その頃セイレンは、シアに謝りに行こうと支度を整えていた。そして城を出ようとすると、彼女を従者や魔法使い達が引き止めた。それは白王の命令で、婚姻を前に身勝手な行動をさせない為だった。セイレンはそれを振り切ろうとするも適わず、自室へ戻ると窓から身を乗り出して手を伸ばし囁いた。そうすると窓際から地面に向かって、歪ながらも氷の階段が出来上がった。それをゆっくりと降りて行く彼女だったが、地面までもう少しの所で階段が崩れて転げ落ちてしまった。その音に人が来ると恐れて、痛みを堪えながらセイレンは森を通り、遠回りして城から離れた。そして川沿いへ出ると、法院へ向おうとする彼女を誰かが呼び止めた。
「セイレン様。私の事を、覚えていますか」
声を掛けたのは、綺麗な身なりの男だった。セイレンはその男を見ると、「さあ」と直ぐに目をそらして答えた。

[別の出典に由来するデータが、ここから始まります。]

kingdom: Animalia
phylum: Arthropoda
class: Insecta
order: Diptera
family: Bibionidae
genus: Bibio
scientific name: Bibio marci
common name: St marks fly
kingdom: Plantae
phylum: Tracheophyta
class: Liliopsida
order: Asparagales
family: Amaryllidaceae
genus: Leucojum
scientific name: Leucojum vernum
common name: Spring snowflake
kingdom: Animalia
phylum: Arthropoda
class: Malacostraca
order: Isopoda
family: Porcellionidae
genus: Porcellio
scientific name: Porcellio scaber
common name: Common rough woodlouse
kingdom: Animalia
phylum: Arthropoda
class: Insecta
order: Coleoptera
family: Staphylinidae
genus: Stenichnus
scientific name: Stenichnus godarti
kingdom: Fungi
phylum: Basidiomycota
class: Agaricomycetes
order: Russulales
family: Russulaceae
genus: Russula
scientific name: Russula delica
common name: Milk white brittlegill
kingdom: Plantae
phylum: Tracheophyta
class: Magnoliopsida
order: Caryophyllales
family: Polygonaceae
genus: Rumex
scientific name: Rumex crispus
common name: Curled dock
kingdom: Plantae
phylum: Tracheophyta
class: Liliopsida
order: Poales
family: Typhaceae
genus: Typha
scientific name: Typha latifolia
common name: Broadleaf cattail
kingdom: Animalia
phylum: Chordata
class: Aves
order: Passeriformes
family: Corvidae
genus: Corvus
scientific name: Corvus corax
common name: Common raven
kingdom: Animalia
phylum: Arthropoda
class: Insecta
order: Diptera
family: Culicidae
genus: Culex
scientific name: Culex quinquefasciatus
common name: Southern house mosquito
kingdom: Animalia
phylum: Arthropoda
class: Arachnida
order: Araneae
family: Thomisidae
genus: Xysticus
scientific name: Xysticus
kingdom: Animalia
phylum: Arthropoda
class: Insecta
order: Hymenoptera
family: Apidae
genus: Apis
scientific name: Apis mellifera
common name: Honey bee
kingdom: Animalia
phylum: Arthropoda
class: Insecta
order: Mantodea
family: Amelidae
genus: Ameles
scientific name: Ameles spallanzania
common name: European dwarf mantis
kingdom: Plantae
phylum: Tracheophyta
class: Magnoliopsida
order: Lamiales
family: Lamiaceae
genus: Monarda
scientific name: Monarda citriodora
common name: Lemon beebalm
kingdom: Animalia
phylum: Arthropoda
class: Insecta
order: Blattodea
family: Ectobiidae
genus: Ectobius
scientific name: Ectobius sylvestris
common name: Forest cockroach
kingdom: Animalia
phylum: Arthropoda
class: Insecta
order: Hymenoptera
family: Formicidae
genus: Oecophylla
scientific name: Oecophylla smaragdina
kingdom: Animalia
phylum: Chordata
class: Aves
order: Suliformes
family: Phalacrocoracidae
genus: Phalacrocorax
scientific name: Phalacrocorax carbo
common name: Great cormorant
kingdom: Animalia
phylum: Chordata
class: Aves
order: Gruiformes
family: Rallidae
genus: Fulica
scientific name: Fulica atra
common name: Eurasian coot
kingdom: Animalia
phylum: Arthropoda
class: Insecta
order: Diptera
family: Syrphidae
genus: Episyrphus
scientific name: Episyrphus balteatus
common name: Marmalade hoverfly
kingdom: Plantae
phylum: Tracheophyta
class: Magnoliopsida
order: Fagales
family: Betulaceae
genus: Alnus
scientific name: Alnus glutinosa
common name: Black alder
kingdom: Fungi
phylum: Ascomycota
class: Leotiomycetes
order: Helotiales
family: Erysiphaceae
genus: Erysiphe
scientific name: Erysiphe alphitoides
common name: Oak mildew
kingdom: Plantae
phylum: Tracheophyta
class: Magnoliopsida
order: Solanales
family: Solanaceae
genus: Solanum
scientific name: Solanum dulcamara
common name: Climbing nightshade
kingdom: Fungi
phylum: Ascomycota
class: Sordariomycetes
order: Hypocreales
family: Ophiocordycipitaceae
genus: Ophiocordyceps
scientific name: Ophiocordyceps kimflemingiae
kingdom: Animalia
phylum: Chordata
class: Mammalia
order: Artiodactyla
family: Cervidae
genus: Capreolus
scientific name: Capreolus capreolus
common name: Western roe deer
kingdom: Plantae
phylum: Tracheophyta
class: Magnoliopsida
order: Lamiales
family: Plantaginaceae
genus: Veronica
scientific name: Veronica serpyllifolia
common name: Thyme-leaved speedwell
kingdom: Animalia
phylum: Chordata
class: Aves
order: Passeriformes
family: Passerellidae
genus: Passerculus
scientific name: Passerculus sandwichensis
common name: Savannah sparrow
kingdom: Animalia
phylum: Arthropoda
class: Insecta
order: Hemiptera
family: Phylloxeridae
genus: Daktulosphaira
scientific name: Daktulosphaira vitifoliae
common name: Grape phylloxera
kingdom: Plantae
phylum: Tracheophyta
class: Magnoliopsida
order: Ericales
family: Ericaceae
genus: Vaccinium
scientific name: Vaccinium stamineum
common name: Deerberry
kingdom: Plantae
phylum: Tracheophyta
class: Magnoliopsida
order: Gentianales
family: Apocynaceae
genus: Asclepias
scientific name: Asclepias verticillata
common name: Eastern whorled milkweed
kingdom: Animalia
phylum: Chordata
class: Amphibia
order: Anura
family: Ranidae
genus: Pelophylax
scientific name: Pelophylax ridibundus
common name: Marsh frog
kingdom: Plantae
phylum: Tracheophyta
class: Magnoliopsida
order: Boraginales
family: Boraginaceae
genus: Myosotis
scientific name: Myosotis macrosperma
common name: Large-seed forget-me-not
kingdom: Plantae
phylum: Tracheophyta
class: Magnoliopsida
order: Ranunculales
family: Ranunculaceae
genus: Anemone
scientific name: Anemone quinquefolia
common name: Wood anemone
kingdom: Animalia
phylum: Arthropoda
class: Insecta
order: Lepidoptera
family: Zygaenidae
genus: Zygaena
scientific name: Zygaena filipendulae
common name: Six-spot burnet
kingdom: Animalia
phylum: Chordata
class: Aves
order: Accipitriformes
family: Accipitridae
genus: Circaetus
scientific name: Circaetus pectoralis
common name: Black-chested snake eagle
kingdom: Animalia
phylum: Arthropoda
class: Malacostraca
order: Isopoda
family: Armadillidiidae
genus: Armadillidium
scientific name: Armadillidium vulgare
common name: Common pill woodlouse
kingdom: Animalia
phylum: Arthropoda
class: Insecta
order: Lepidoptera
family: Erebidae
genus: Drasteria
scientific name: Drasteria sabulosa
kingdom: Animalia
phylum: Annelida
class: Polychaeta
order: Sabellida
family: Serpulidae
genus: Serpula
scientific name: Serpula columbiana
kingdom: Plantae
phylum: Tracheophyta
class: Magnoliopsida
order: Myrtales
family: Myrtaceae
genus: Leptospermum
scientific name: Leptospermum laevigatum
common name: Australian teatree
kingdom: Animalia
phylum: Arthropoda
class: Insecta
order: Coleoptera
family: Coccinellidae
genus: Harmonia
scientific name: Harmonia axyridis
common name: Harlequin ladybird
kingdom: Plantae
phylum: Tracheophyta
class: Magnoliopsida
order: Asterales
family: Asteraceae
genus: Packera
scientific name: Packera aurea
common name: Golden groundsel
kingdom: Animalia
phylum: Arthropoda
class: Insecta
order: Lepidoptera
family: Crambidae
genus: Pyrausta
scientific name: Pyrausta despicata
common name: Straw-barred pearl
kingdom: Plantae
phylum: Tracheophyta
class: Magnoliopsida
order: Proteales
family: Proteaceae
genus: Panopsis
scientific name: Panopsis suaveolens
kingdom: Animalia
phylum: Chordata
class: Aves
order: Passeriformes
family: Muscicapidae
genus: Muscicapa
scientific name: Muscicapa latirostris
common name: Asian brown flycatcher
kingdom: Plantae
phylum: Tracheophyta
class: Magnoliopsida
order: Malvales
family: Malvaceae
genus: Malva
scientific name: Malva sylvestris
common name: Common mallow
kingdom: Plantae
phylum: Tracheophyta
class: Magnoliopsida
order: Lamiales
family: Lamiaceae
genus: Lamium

「忘れたなんて、酷いな。あの夜は、あんなにも求められたのに」
「急いでいるので失礼します」
「あの夜が忘れられなくてね。お前にとって数ある一回でも、私にとっては王女と一夜を過ごせた、特別な日なんだよ。誰かと結ばれる前に、もう一度とね」
その場を離れようとするセイレンの腕を掴み、その男は嫌がる彼女を無理矢理抱き寄せた。そして彼女の抵抗を抑えて、男はセイレンに口づけた。その瞬間、彼女の中で何かが雪解けたように、力が抜けていくのを感じた。その光景を遠目に見た人々は、セイレンの噂も相俟って別段変わり映えのする物ではなかった。それを偶然に見てしまったシアと、彼の後ろから覗くようにみたヒスイを除いては。
「また、楽しみにしていますよ」
男は人の目もある事に気付き、そう言ってその場を離れた。残されたセイレンは、虚ろな瞳に涙を流して覚束無い脚取りで、歩き始めた。そしてシアは、男が去る前にそれ等に背を向け、引き返して行った。彼がそれ相応に、気が動転しているのは明白だった。呼び止めようとしたヒスイの横を、素通りして彼女に気がつかずに行ってしまったからだ。シアは法院へ戻ると、その場に居た皆へ帰るように指示した。彼の指示を不思議に思う者も居たが、皆それぞれに帰って行った。
「ヒスイ、お前も帰れ」
「私には、そんな暇はありません。奥の部屋で、作業をしますね」
それから陽が陰る頃、セイレンが法院を訪れた。暖炉の前で火にあたっていたシアは、入って来た彼女に気が付くと直ぐに目を反らした。月明かりが差し込む広間で、シアから少し離れた場所まで歩んだセイレンは、そこで暫く立ち尽くした。
「私の。私達の誓は、破られました。ごめんなさい…」
シアは言葉が見つからず、セイレンに何も答えられずに火を眺めていた。静寂には嗚咽を堪える音混じりに、彼女の震える声が響き続けた。
「もう、よい」
「…もう、汚れた私では、触れられませんか。私の願いなど、もう叶わないのでしょうか」
「汚れてなどいない。そなたは、そなたのままだ」
「でも、叶わないのでしょう?!叶うなら、貴方に汚れを払って貰いたい。拭いさり、色付けてほしい。誓は破ってしまいました。でも私の貴方に対する気持ちは、誓い以上のものだと。覚えていてほしい」
そう伝えると、セイレンは深く頭を下げて彼に背を向けた。無言に彼女の話を聞き、去ろうとするセイレンの後ろ姿を見たシアは、入り乱れる気持ちを捨てて立ち上がった。
「もうよいと、言った筈だ」
「でも、誓は破ってしまいました。もう、触れてはいけないと…」
シアは月明かりを背に、振り返ったセイレンの口を塞ぐように口づけた。その時奥の部屋から出てきたヒスイは、その瞬間を目の当たりにした。それを止めようとする彼女の叫び声が響き渡るも間に合わず、口づけた瞬間シアの心臓は大きく鼓動し、その激痛に彼は悲鳴を上げた。駆け寄ったヒスイが倒れながらシアを受け止めると、その身体は痙攣を起こし肌は青ざめ、凍てつくように冷え始めた。
「どうして…、どうしてこんなにも酷い事をするの。出て行きなさい…。出てって…!!」
シアを抱き寄せながら、立ち尽くす彼女にヒスイは泣き叫んだ。苦しむシアを泣きながら抱き締める彼女を見て、セイレンはその場から逃げるように出て行った。